Kala itu, aku duduk di suatu pondok dekat dengan sekolahnya, Perempuan dengan hati yang bersih itu meneteskan air mata, menceritakan kisah kelamnya tiga tahun yang lalu mendapatkan perlakuan buruk berupa kekerasan fisik dan mental dari mantan suaminya. Akupun meminta izin untuk membagikan kisahnya.
Sebagai sesama perempuan hatiku terenyuh mendengarkan cerita Nela saat itu. Nela berkata “Biarlah apa yang sudah terjadi, tetap berbuat baik kepada sesama. Biarlah apa yang ku alami, Tuhan yang akan balas semuanya”.
Hal itu tidak menyurutkan semangat Nela dalam meningkatkan keterampilannya. Kemudian aku mengajak Nela ke salah satu wisata yang tidak jauh dari tempatnya untuk menghibur hatinya yang lara, yaitu Kali Biru. Airnya yang dingin dan jernih sangat menenangkan.

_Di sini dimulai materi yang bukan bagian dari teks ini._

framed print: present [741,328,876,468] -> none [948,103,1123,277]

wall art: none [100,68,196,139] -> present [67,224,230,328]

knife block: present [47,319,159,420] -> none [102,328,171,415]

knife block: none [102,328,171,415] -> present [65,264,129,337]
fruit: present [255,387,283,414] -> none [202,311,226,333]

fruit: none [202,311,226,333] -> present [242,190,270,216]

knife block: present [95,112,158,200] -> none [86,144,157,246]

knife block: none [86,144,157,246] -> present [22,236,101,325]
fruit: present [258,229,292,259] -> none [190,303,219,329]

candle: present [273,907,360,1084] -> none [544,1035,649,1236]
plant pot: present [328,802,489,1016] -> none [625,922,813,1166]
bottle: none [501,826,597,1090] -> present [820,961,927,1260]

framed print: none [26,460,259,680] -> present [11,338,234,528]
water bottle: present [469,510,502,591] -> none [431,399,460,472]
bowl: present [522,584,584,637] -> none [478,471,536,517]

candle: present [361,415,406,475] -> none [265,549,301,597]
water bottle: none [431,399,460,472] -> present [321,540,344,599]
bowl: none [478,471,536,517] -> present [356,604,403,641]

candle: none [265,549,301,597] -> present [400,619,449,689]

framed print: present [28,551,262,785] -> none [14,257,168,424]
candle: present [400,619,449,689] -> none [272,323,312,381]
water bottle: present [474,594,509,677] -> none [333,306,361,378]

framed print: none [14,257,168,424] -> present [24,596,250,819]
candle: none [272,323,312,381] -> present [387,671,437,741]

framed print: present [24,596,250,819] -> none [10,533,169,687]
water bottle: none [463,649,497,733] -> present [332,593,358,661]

Seperti selalu ada yang memanggilku untuk ke Papua dan akhirnya aku mengetahui apa yang memanggilku, yaitu tokoh-tokoh perempuan pelopor pendidikan dan lingkungan disana.
Aku sangat beruntung mendapatkan kesempatan untuk bertemu para perempuan hebat yang akan selalu kuingat kebaikan dan semangatnya, mereka sudah seperti keluarga bagiku. Pada hari dimana aku pulang dari Papua, ada hal yang sangat ku rindukan untuk kembali lagi berkunjung ke tanah surga Papua, yaitu mereka.
Terimakasih orang-orang baik! Semoga baik masa depanmu, sebaik hatimu terhadap sesama, menjadi pemimpin panutan bagi kemanusiaan.